Text provided:
Fracking

The Sierra Club Nepessing Group has been in the forefront of efforts to inform our Genesee and Lapeer county citizens of the environmental dangers of the Oil and Natural Gas Industries’ new push to acquire lands for exploration and production of Natural gas right here in our residents’ back yards.
 
All natural gas operations produce fugitive greenhouse gas emissions. This often involves the release to the air of volatile hydrocarbons which are endocrine disrupters and may pose an increased risk of Cancer.
 
12% of wells drilled will produce “sour gas” which smells very bad like rotten eggs, flows along the ground, impairs the quality of life for those living in proximity to the well and can be deadly. One road worker has already been killed and another injured by exposure to sour gas fumes in Otter Lake.

Provided material:

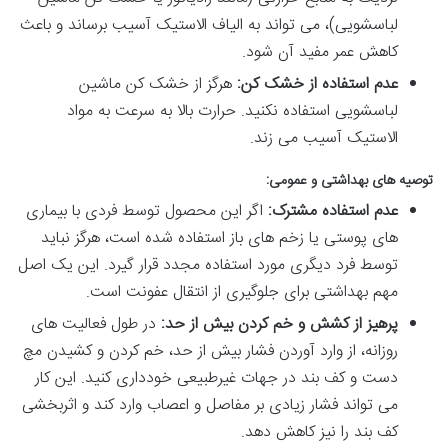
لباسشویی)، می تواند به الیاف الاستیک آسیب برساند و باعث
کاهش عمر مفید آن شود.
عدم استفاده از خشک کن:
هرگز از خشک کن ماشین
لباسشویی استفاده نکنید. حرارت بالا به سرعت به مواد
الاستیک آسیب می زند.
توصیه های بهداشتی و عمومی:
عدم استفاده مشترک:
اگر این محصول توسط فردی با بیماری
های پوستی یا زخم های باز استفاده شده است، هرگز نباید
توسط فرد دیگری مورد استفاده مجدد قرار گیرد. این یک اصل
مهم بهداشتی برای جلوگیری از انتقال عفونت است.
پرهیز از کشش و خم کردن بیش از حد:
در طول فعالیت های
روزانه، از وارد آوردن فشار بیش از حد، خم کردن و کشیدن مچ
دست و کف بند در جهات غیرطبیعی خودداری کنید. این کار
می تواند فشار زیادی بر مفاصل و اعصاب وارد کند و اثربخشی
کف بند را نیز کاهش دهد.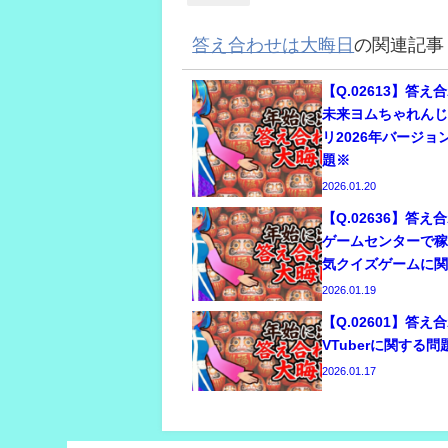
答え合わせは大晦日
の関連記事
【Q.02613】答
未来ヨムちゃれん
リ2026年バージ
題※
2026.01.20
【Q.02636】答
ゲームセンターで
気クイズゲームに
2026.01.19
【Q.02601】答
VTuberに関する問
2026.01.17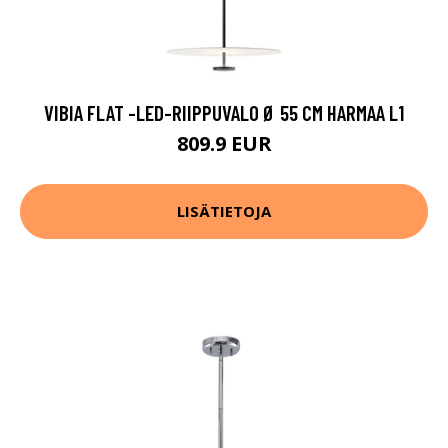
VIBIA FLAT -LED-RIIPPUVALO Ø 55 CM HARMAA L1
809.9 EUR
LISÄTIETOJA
---
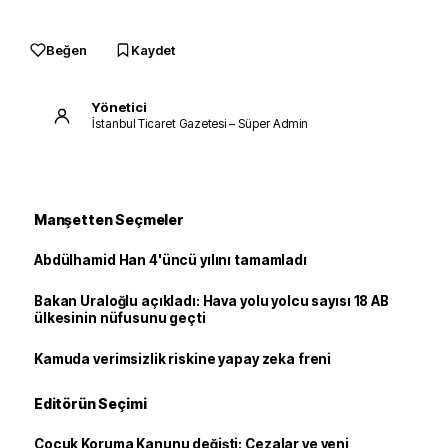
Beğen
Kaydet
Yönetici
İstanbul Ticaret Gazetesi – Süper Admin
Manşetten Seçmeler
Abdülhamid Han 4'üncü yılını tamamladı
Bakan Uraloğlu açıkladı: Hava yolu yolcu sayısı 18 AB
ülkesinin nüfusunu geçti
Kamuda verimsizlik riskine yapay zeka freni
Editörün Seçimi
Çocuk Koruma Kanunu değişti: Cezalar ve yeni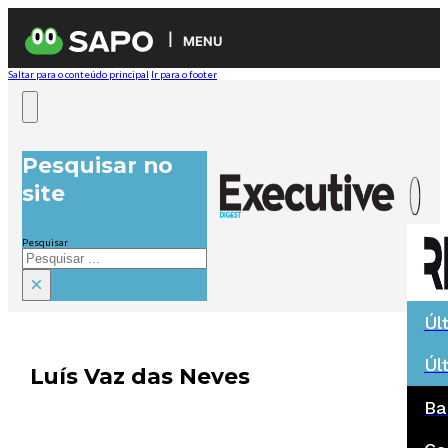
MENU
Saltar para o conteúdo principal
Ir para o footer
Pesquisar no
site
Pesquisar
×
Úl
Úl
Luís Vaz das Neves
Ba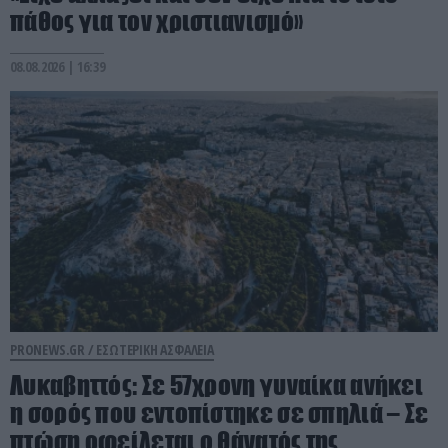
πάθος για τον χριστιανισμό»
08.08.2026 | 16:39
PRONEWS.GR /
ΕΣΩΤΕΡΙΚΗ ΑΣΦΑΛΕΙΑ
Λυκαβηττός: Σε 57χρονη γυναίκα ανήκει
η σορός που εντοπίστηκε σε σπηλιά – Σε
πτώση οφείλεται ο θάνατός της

Task prompt: Carry the fracking text forward from its last sentence, about the road workers harmed by sour gas in Otter Lake. The records come from a different source than the fracking text.

Response to this task:
The new form of natural gas exploration coming to our homes is High Volume Hydraulic Fracturing, a process where toxic and carcinogenic waste is mixed with millions of gallons of drinking water taken from the groundwater at the well site, and then forced through a partially cement lined pipe thousands of feet below the ground to fracture the shale formations found there in hopes of releasing trapped natural gas. The water thus used is permanently contaminated.
 
Although “Fracking” with low volumes and pressures is not new, fracking at high volumes and pressures is and approximately only 50 such wells exist in the state. Two of these have caused significant contamination problems: one drawing down the groundwater by 11 feet with a nearby burned up well pump and covered with carcinogenic silica dust from the drilling process; another causing significant contamination of the groundwater aquifer when the cement casing failed.
 
The problems associated with High Volume Hydraulic Fracking include nuisance issues like dust, noise, light pollution and increased truck traffic (1500 or more heavily laden trucks per well).  But the most serious problem other than air pollution is potential groundwater contamination caused when a well’s cement job fails and contaminated fracking fluid then uses the well’s pipe as a conduit to the drinking water aquifer. On the average, the industries’ own statistics prove that 6% of cement jobs fail immediately and over the next 30 years of operation, 50% of cement jobs will fail. Failure is not discovered until the aquifer is contaminated.